Arcsin transformation gone wrong
machine learning mathematics neural networksSo, I was working on a regression problem and my \(y\) values, in theory, would fall in the range \([0,1]\). In reality, though, most of them were crowded between \(0.9\) and \(1.0\). I thought that I could apply some transformation and distribute them more evenly, without thinking about it too much.
Therefore, I applied the arc sine square transformation, again, without checking when this transformation would make sense.

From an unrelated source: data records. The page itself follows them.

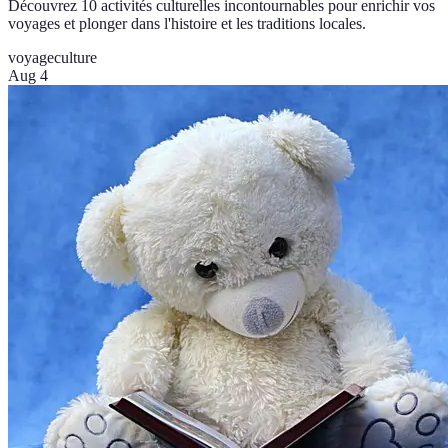
Découvrez 10 activités culturelles incontournables pour enrichir vos
voyages et plonger dans l'histoire et les traditions locales.
voyage
culture
Aug 4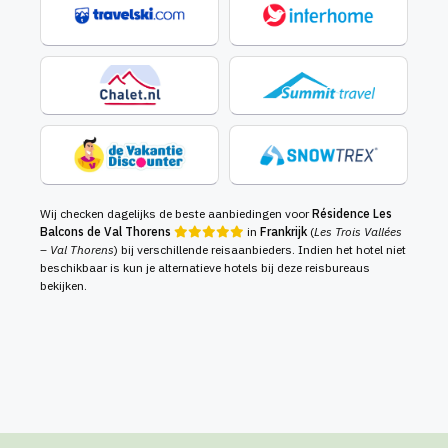
Wij checken dagelijks de beste aanbiedingen voor
Résidence Les
Balcons de Val Thorens
in
Frankrijk
(
Les Trois Vallées
– Val Thorens
) bij verschillende reisaanbieders. Indien het hotel niet
beschikbaar is kun je alternatieve hotels bij deze reisbureaus
bekijken.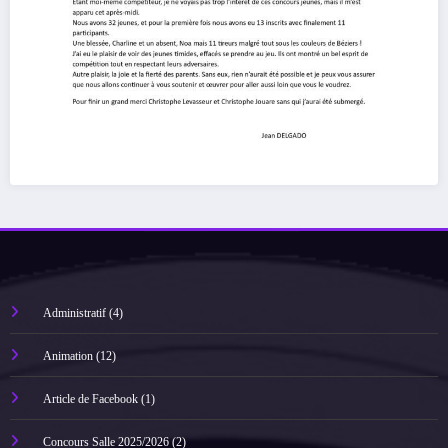
Administratif
(4)
Animation
(12)
Article de Facebook
(1)
Concours Salle 2025/2026
(2)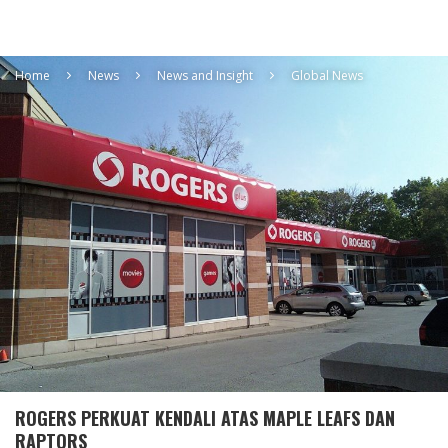
Home
News
News and Insight
Global News
ROGERS PERKUAT KENDALI ATAS MAPLE LEAFS DAN
RAPTORS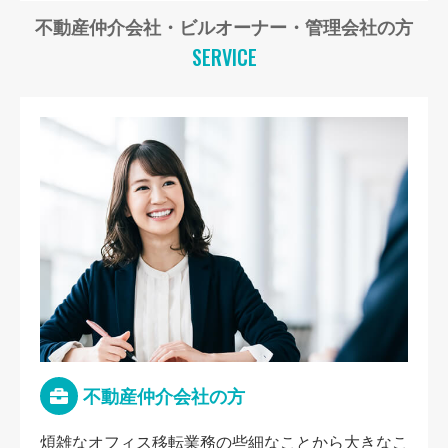
不動産仲介会社・ビルオーナー・管理会社の方
SERVICE
不動産仲介会社の方
煩雑なオフィス移転業務の些細なことから大きなこ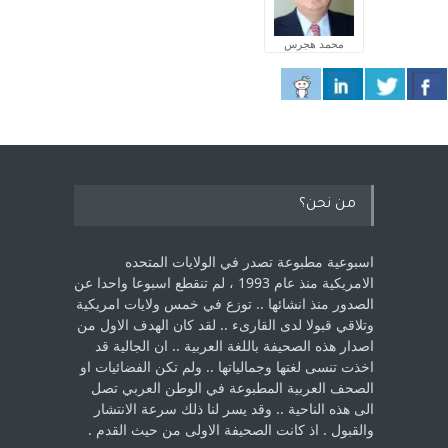
محمد هجرس
من نحن؟
اسبوعية مطبوعة تصدر في الولايات المتحده
الامريكية منذ عام 1993 ، لم ‏تنقطع اسبوعا واحدا عن
الصدور منذ انشائها .. توزع في خمس ولايات امريكية
‏وتلاقي قبولا لدى القارىء ..‏ لقد كان الهدف الاول من
اصدار هذه الصحيفة باللغة العربية .. ان الجالية قد
اخذت ‏تنسى لغتها وجمالياتها .. ولم تكن الفضائيات او
الصحف العربية المطبوعة في الوطن ‏العربي تصل
الى هذه الناحية .. وقد يسر لنا ذلك سرعة الانتشار
والقبول . اذ كانت ‏الصحيفة الاولى من حيث القدم . ‏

\[z = \text{arcsin}(\sqrt{y})\]After running my code to the transformed data set, I noticed that not only did the model not perform better, but the results I was getting were very bad.
The reason behind this failure is, I guess, that my data were noisy and this transformation inflated the error. You can check this wikipedia article on propagation of uncertainty. A common formula to calculate error propagation is the following. Assuming that you have \(z = f(x, y, \ldots)\), then your error in the variable \(z\) is given by:
\[s_z = \sqrt{ \left(\frac{\partial f}{\partial x}\right)^2 s_x^2 + \left(\frac{\partial f}{\partial y} \right)^2 s_y^2 + \cdots}\]Where \(s_z\) represents the standard deviation of the function \(f\), \(s_x\) represents the standard deviation of \(x\), \(s_y\) represents the standard deviation of \(y\) and so forth.
So, in my case it was simply this:
\[s_z = \frac{\mathrm{d} z}{\mathrm{d} y} s_y \Rightarrow s_z = \frac{1}{2\sqrt{y (1-y)}} s_y\]And since my \(y\)’s were very close to \(1\), naturally \(s_z\) exploded.
Moral: don’t try random stuff; make educated guesses.
Excercise for the reader: What data transformation would actually reduce my error? Can you think of some function \(z = f(y)\), such as that when you calculate \(\frac{\mathrm{d} z}{\mathrm{d} y}\), \(s_z\) is smaller compared to \(s_y\) for \(y\) values close to \(1\)?